### Request 1
In the podcast episode post, where did Zilpha interview Sybil?
### Request 2
Resume the podcast episode post from its final line and carry it on.

---------- Text

Friday, May 27, 2011

Episode 11: Zilpha from Mormon Expression Interviews Sybil about the Daughters of Mormonism Podcast

Right click here to download the mp3.

Doorway Upon Doorway

Here's a great special edition! While I was staying in Utah, I had the opportunity to visit Zilpha from Mormon Expression at her recording studio.

During our afternoon together, Zilpha interviewed me about my new project: The Daughters of Mormonism podcast. At the time, I had just posted Sara's interview, so there were only four episodes up.

It is exciting to see how fast this podcast has grown in the short time since that interview. During this episode, we discuss various women's issues in Mormonism, especially as they relate to our own lives, and I give more of my story.


  1. Not only were you brave in this interview, but both you and Zilpha touched on important issues in Mormonism: women treated as second-class citizens.

    I have often told my husband that I disagree with the short courtships I see at BYU. In my opinion, there relationships are based on some whimsical notion of love, not on friendship--a foundation that is so important in maintaining a healthy, thriving marriage partnership (of course, in my opinion). My husband and I dated for 4 years and had a 27 day engagement. I suppose you could call us the opposite of most prototypical BYU courtships. : )

    As for your views on motherhood, I think you and Zilpha had a great discussion on how stifling motherhood can be. I hate to say this, but I am one of those mothers who really really loves motherhood. Primarily why this is so, though, is because I chose to stay-at-home (I wasn't pressured) and have sought to make it my domain and not some obscure notion of what it should be. For example, there are no crafts, story time, or any other such things. My kids are taught science, philosophy, and how to really enjoy food. But, of course, there are those down days when the TV is turned on and I just veg while they learn from Blue's Clues.

    In another example, I truly thrive on interactions and discussions on-line and with my husband. I read voraciously through books that not only pique my interest, but provide enough mental stimulation for me to be exhausted by the end of the day.

    It also helps that I plan on continuing with my education as soon as we get to where we are going. I haven't put my dreams on the shelf; it just took me awhile to figure out what they were.

    Whew. That was exhausting! The kind of thing I love!!

  2. I find it fascinating how you viewed the marriages of people around you, and think that type of evaluation could serve young adults much better than the current attitude of pairing up as quickly as possible.

    It's great to hear more of your journey Sybil.

  3. Sybil,
    the more you talk, the more I want to know!! And I agree with cc that the sort of observation of married couples that you talked about, would be very helpful for youth.

--------------------
---------- Records supplied

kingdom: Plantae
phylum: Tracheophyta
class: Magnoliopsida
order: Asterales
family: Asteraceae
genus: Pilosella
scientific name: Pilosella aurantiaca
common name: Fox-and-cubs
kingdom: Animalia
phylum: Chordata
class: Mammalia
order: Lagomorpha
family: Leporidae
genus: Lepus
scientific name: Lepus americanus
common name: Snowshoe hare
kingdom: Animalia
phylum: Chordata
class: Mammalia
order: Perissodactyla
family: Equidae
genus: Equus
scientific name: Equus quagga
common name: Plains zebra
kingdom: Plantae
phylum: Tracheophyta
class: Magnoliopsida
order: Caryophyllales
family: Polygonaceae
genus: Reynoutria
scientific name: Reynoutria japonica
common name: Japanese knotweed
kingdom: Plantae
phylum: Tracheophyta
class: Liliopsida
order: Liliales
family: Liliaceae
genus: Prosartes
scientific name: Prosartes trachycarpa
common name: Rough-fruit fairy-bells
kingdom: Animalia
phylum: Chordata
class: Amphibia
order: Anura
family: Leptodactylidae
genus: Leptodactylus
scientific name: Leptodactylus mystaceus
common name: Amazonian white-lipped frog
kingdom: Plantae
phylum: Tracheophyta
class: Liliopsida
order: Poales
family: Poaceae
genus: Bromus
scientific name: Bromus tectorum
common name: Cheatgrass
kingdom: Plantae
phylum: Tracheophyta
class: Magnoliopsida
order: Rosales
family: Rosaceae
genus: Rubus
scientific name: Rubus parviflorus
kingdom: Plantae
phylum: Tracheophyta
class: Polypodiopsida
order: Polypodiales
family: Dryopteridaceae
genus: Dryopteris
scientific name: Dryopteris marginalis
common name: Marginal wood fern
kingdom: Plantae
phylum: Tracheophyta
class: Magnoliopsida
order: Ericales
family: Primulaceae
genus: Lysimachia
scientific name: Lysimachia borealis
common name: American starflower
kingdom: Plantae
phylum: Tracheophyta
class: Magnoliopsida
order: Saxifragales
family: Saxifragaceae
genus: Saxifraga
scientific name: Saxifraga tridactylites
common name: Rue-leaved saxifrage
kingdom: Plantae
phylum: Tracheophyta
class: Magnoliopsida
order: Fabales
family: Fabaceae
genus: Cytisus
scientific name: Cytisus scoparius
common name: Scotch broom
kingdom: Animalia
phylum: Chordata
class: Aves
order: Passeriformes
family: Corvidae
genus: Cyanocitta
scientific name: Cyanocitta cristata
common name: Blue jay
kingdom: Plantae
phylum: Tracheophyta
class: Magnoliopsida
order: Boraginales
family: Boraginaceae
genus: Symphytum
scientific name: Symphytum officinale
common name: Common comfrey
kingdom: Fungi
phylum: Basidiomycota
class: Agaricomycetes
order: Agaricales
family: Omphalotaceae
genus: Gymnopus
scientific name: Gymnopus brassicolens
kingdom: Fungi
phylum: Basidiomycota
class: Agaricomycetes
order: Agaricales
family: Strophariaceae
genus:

--------------------

### Final result 1
At Zilpha's recording studio, while Sybil was staying in Utah.

### Final result 2
  4. I do not want to admit how long it took me to realize this was the same podcast I just listened to over on Mormon Expression. No matter, just another chance to give you a huge thumbs up. i found so much that resonates, thank you sincerely.

    For the record I am hoping for this project continuing for "quite some time."

  5. Amber, I totally believe you being a woman who really does thrive on being a mother. I have a close friend who is amazing in that same way. I'm so glad that you haven't put your dreams on the shelf. I would love to talk with you more about your approach to motherhood and how you love while keeping your dreams moving.

    I share your opinion about those super-fast courtships that are so visible in super Mormon areas, especially around church schools, like BYU. It doesn't seem like a sound way to start a relationship that is supposed to be a lifetime commitment.

    (Thanks for telling me I was brave, too. I think I was feeling more crazy than brave that day; it really stretched me.)

  6. Thanks, cc. Yes, rather revealing how I watched the marriages around me. It wasn't until I saw those two marriages that DID work that I had my "I'll never get married" attitude challenged.

  7. Thanks, Juliane. I would like to do a podcast on courtship and young marriage. There are so many in the church who really *rush* to get married, I think mostly because they are attracted to each other and want to get into bed. There has to be another way to approach this.

  8. Stephanie, you totally made me smile. I've had that same experience of being ten or fifteen minutes into something before I realize that it sounds too familiar ... :-)

    I hope this project has a good longevity, too.

  9. This is so interesting--mostly because I feel SO differently about many of these issues in spite of having what seems to be a very similar background.
    I'm making some notes and will touch on some of these things (marriage and motherhood stuff) in interview. I do see those unhealthy dysfunctional dynamics in a lot of families, but mine isn't like that at all. I wanted balance from the beginning--to the point that when we were dating I told my husband that if he got on his knee to propose I would turn him down. (Smart man, he didn't kneel!)

    I think you should really do a podcast with the panel talking about marriage dynamics--what messages we get from the church, what dynamics we see, and what dynamics we are creating within our own marriages. I have a suspicion that a lot of marriages may not be what they seem from the outside...I know that most couples looking in at us from the outside would see a leading wife with a "henpecked husband," but in fact we have a pretty balanced relationship, I just happen to be the louder one. :)

  10. Sybil,
    by "rushed" you mean...say, a couple who was already engaged, when they went on their first date? ;) Like yours truly....

  11. Juliane, you totally made me laugh at myself! I can see how you could apply what I'm saying to your situation--especially since I was responding to you. :-) As it stands, I see your courtship/engagement through a different lens because it wasn't a part of the thick of Mormon Central culture, so the factors at play and the situation were different. I would actually love to talk with you more about what that quick courtship was like.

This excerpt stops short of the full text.